JAKARTA, suaramerdeka.com - Indonesia Audit Watch (IAW) mendesak Badan Pemeriksa Keuangan (BPK) untuk menuntaskan kasus pelanggaran etik yang diduga dilakukan Ilya Avianti mantan Auditor Utama VII. Menurut IAW, BPK harus konsisten menuntaskannya, sekalipun Ilya tak lagi menjadi auditor utama di lembaga tersebut.
"Kami minta BPK konsisten menuntaskannya. Kami sayangkan pernyataan Wakil Ketua BPK Hasan Bisri yang menyatakan permasalahan Ilya bukan lagi kewenangan mereka. Karena Ilya sudah mengundurkan diri dari BPK dan bergabung dengan Otoritas Jasa Keuangan (OJK)," kata Sekertaris Pendiri Indonesia Audit Watch (IAW) Iskandar Sitorus, dalam siaran persnya pagi ini (20/7).

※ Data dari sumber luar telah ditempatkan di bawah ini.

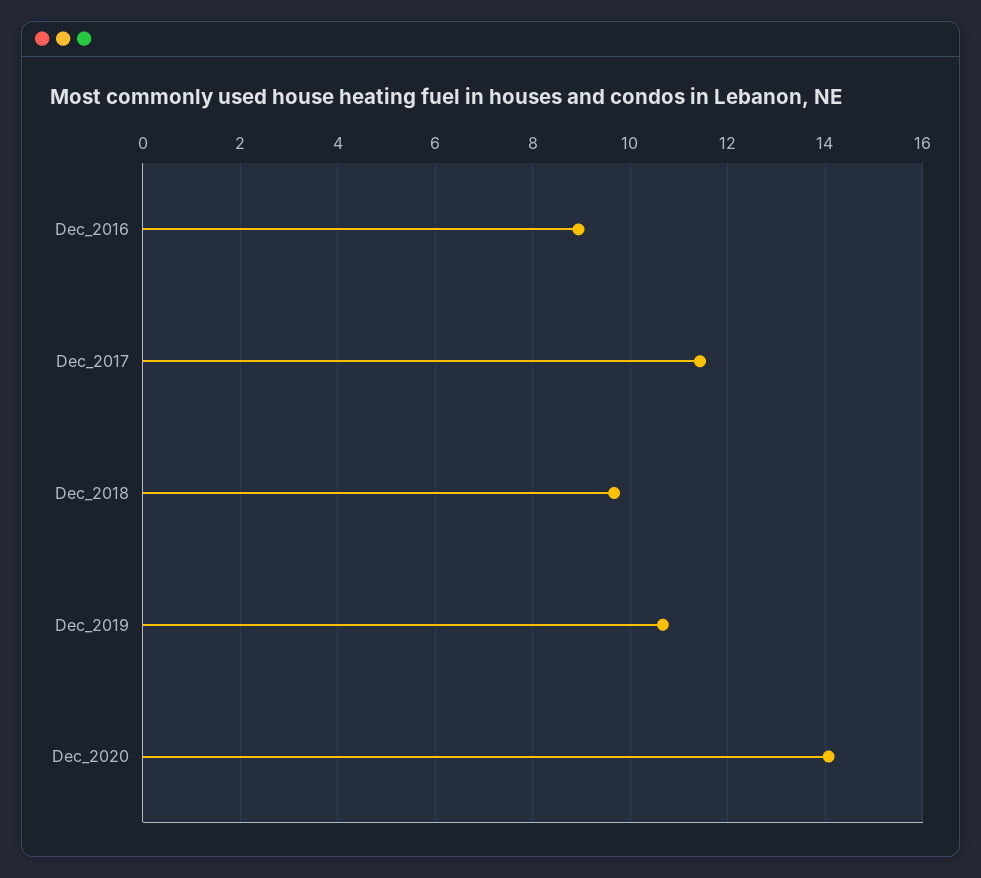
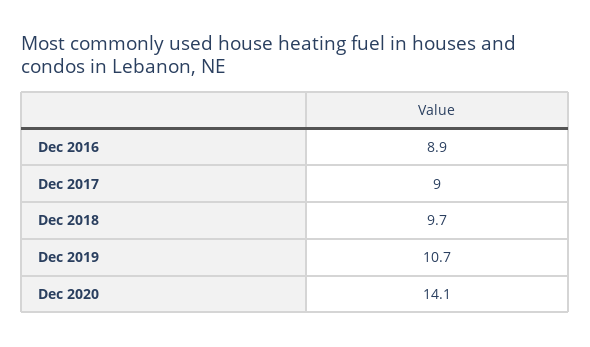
Dec_2017: 11.4 -> 9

IAW pada semester pertama tahun ini mengadukan Ilya Avianti yang masih menjabat di BPK, ke Komite Etik BPK atas dugaan melakukan pelanggaran kode etik karena telah menjadi akuntan publik. Kantor akuntan publik miliknya, pada tahun 2008 lalu, menjadi auditor independen pada PT Perkebunan Nusantara (PTPN) III dan VIII.
"BPK harus menuntaskan laporan IAW tentang Ilya. Itu agar publik percaya bahwa BPK mampu mengurusi dirinya sehingga sangat layak untuk bisa mengurusi pihak-pihak yang menjadi pengguna dan pengelola uang Negara," tandas Iskandar.